Hammon, 37, will retire from her 16-year WNBA career at the end of the San Antonio Stars’ season, when she will move across the AT&T Center to the offices of the defending NBA champion Spurs. She will work with head coach Gregg Popovich on scouting, game-planning, and the day-to-day grind of practice. Hammon called the opportunity “incredibly humbling.”
“I’m up for challenges,” she said. “I’m up for being outside the box, making tough decisions and challenges. … And I’m a little bit of an adrenaline junkie. Throw those all in there and this was the perfect challenge and opportunity.”
Popovich and general manager R.C. Buford have a reputation for bold and unconventional decisions. The Spurs have become the face of the league’s influx of international players. Many credit those decisions for the Spurs’ five NBA titles, won despite the relatively small San Antonio market.

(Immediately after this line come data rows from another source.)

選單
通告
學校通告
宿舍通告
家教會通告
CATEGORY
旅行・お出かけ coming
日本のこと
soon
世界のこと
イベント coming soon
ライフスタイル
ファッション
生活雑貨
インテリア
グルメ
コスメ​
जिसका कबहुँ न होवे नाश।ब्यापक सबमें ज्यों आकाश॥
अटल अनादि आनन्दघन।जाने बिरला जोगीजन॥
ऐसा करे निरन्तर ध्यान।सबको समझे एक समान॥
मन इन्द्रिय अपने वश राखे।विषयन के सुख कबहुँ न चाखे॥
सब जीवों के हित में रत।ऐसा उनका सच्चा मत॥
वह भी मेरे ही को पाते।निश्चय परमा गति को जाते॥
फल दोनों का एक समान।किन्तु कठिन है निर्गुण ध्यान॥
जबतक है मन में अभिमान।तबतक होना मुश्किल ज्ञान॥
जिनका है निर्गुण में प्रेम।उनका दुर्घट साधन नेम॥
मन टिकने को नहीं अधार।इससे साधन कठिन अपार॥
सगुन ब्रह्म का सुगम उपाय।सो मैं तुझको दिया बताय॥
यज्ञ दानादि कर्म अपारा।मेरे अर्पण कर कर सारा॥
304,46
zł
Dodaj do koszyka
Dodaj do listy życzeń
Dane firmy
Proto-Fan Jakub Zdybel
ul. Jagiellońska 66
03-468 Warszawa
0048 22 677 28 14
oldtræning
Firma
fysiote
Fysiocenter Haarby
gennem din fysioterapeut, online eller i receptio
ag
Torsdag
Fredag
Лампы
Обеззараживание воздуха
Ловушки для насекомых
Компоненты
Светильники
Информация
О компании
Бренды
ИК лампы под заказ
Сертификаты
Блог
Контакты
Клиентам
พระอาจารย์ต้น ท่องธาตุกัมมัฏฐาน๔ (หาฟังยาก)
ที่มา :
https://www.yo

“Having observed her working with our team this past season, I’m confident her basketball IQ, work ethic, and interpersonal skills will be a great benefit to the Spurs,” Popovich said in a statement. Hammon asked to shadow the Spurs last season so she could learn while recovering from a torn ACL. She participated in film sessions and sat behind the bench at home games as the relationship grew.
“People ask me all the time, will there ever be a woman player in the NBA?” Hammon said. “To be honest, no. There are differences. The guys are too big, too strong, and that’s just the way it is. But when it comes to things of the mind, things like coaching, game-planning, coming up with offensive and defensive schemes, there’s no reason why a woman couldn’t be in the mix and shouldn’t be in the mix.”
Other female players and coaches who say they dream of an NBA job said this was a long time coming. “The one thing that people have to remember is that the San Antonio Spurs don’t do anything for effect,” said Nancy Lieberman, a former star player who coached in the NBA Development League in 2009 and now serves as a general manager. “They don’t do this for the record-breaking barrier. They do things out of respect.”
Hammon has a reputation for being a smart, hard-nosed, tough-minded player. She made six All-Star teams and averaged 13.1 points in her 16 seasons with the Stars and the New York Liberty.
As her relationship with the Spurs organization deepened, Hammon said Popovich was honest with her. “‘As cool as it would be to hire you, I have to make sure you’re qualified,’” Hammon said Popovich told her. “I think that’s the best way to go about it,” she added.
Hammon received congratulatory messages from all over the sports world. Some, like Los Angeles Lakers’ star Kobe Bryant, kept the focus on Hammon as a person. “Big fan of Becky since she was in college,” Bryant told ESPN’s Ramona Shelburne. “Very bright basketball mind.”
Others, like tennis great and activist Billie Jean King, made her out to be a new progressive figure, praising the Spurs for “not allowing gender to play a role in their decision.”
Hammon knows she won’t walk in as an expert as a first-time coach, but she said Popovich will be yelling at her soon enough, just like with the rest of his team. “I have a lot to learn,” Hammon said. “I’m here to help these guys in any way possible, help the coaching staff in any way possible, and really just serve these guys.”